В своем репортаже для журнала «Огонек» Мандельштам со знанием дела уделил внимание и немецким делегатам — Кларе Цеткин и деятелям Пролетарской Ассоциации Искусств, «изгнанной фашистами из Баварии и перекочевавшей в город Иену» (II, 325–326). Этот пассаж в репортаже Мандельштама звучит как косвенная речь самих немецких делегатов. Не исключено, что на крестьянской конференции Мандельштам мог встретиться с йенцем Максом Бартелем[196].
Советско-германская солидарность тематизировалась не только в газетах. Так, в 1924 году, рецензируя рукописи красноармейцев, Мандельштам писал:
«Красноармеец 134-го полка рассказывает о полковом собрании. Его поразила сильная и твердая речь командира о германских событиях… На все лады в стихах повторяется мысль о необходимости братства с германским трудовым народом… Но прекрасная мысль выражена беспомощно» («Над красноармейскими рукописями», II, 404–405).
Важнейшей частью политики солидарности с Германией явились переводы и публикации немецких авторов. Огромную роль при этом сыграло германофильство наркомпроса А. Луначарского[197]. К переводческой работе — от неизданного Гейне и поэтов 1848 года до экспрессионистской и пролетарской лирики и драматургии — были подключены, наряду с Мандельштамом, который уже в 1918 году работал для Наркомпроса[198], известные поэты и переводчики: В. Брюсов, С. Городецкий, М. Зенкевич, В. Парнах, Б. Пастернак, А. Пиотровский, В. Пяст, А. Эфрос и многие другие. В 1922 году О. Мандельштам переводил пьесу Э. Толлера «Человек-масса» («Masse-Mensch»), а в 1923–1925 годах — лирику М. Бартеля.
В 1923 году Мандельштам недвусмысленно заметил, что «умение использовать злобу газетного дня для своего вдохновения ничуть не умаляет, а лишь увеличивает заслугу поэта» («Огюст Барбье», II, 304).
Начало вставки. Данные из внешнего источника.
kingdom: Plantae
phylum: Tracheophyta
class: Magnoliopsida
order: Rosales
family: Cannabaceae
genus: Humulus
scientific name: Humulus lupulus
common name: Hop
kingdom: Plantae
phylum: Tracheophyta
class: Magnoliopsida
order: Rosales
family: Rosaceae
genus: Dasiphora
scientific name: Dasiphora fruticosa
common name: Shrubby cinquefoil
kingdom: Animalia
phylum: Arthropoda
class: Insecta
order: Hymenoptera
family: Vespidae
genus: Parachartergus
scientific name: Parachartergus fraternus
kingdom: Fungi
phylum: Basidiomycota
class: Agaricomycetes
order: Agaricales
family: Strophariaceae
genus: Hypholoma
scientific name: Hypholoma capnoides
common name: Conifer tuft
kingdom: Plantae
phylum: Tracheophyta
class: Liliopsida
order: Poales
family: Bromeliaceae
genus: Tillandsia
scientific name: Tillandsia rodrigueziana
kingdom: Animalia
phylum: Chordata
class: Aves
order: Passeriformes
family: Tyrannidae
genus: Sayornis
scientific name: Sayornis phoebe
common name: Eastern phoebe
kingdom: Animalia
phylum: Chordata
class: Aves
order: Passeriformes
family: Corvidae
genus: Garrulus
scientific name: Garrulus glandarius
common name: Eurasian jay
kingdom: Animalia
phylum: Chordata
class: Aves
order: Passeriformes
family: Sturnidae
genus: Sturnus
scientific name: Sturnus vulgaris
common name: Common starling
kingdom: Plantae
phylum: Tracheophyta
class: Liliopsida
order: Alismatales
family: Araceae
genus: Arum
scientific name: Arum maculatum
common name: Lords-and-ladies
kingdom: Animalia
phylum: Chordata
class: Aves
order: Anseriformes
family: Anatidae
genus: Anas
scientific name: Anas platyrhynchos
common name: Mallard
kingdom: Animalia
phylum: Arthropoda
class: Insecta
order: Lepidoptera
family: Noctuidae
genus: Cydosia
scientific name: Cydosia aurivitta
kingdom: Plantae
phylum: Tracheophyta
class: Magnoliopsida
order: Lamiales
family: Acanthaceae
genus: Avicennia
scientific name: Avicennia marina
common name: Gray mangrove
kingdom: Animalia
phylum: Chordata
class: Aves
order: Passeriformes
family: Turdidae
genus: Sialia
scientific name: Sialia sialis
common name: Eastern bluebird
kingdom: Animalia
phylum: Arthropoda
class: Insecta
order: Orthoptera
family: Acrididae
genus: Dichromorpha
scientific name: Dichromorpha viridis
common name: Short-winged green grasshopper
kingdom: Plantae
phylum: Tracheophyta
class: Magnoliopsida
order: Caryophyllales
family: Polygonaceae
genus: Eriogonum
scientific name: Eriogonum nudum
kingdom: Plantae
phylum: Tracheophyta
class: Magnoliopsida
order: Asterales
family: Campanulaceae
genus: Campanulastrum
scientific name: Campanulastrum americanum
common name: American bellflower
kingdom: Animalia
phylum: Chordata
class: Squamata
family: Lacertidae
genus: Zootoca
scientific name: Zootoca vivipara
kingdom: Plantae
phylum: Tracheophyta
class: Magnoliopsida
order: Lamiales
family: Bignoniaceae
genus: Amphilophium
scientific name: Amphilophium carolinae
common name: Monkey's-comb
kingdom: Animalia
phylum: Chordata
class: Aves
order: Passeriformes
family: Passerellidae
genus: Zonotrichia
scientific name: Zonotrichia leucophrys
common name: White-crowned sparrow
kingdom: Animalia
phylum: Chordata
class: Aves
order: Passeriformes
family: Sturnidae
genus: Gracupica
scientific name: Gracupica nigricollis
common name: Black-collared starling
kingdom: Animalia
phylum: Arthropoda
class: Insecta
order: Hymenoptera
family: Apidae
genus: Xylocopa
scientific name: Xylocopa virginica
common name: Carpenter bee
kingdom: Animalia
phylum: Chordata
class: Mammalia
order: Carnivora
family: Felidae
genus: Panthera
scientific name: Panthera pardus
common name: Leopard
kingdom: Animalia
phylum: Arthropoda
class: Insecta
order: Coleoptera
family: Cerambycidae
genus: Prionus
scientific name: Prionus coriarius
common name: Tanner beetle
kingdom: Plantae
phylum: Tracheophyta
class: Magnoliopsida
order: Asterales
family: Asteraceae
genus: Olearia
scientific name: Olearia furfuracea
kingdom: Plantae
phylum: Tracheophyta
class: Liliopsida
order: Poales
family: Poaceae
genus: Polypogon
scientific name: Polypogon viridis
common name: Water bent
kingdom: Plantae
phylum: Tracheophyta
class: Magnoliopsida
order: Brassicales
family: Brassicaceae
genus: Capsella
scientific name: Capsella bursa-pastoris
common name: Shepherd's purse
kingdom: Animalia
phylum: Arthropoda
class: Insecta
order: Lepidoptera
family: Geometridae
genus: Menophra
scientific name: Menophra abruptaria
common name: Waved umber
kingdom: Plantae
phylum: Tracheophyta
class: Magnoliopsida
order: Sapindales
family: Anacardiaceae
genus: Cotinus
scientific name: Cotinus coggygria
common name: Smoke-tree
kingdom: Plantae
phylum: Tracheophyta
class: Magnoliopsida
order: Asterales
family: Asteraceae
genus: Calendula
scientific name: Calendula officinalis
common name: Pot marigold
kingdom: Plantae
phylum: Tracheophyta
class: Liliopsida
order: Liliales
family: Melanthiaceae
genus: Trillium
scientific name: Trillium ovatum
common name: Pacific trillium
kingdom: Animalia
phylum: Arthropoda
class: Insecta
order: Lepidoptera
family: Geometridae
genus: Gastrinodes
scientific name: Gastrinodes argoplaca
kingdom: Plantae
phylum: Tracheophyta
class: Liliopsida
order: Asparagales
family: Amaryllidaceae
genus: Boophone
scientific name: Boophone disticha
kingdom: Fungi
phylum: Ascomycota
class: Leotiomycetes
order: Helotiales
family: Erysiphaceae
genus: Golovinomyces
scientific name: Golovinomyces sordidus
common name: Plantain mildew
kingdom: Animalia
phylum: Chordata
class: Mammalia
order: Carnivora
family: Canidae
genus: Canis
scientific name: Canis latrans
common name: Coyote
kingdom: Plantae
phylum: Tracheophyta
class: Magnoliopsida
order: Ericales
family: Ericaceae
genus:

Эти слова, сказанные в контексте разговора об О. Барбье, которого Мандельштам также переводил в 1923 году, — автобиографичны и автопоэтологичны. Произведения Э. Толлера и М. Бартеля, которые Мандельштам переводил в 1922–1925 годах, приобрели в свете германо-советского революционного братства «газетную злобу дня» и «современность», которые в тот момент искал Мандельштам.